Taxer, imposer, c’est céder à la facilité. C’est exactement ce que votre budget démontre. Pour le boucler et puisque la dépense publique continue de grossir, il fallait puiser une fois encore dans la poche des Français. Les propos blessants du président de la République, son absence d’empathie à l’égard des Français, son ignorance des corps intermédiaires, son absence de relais locaux, qui sont autant de facteurs de médiation, l’exposent aujourd’hui à la vindicte populaire. Je suis frappée de voir à quel point, en quelques jours, le ton a changé. La colère s’exaspère de façon très préoccupante.

Les Français, comme le président bravache le leur a dit, « viennent le chercher » lui et personne d’autre. Son silence même est devenu à leurs yeux une insulte.

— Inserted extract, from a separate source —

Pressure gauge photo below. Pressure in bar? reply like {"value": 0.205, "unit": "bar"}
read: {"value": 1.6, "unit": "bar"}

La révolte s’étend à tous ceux que vos choix exposent. Elle a ouvert la porte aux mécontentements accumulés que suscite votre politique. Ce serait une erreur de n’y voir que des revendications dictées par le seul intérêt catégoriel. Pour beaucoup, c’est tout simplement l’aspiration légitime à vivre convenablement de son travail.

J’ai observé et écouté les réactions des gilets jaunes ce matin. La colère redouble et se propage. Le consentement à l’impôt s’effrite. Et nous pouvons tous en redouter les conséquences ravageuses de ce qui ressemble de plus en plus à une fracturation de notre pays.

Que se passera t’il samedi si les casseurs et les voyous se mêlent à nouveau aux manifestants? C’est pourquoi les Républicains préconisent le retour à l’état d’urgence qui grâce aux outils que sont l’assignation à résidence et la perquisition administrative, permettrait de traiter les individus les plus dangereux, casseurs et black block, dont on ne cesse de nous dire qu’ils sont connus des services de police. Oui aux manifestations, non aux émeutes.

Ne traitez pas nos propositions comme l’expression d’une surenchère. Écoutez-les. Ne croyez pas que cette situation, très difficile pour la majorité, réjouisse politiquement les Républicains. Elle nous inquiète mais c’est vous qui êtes en responsabilité. Il vous appartient de trouver les voies de sortie de cette crise.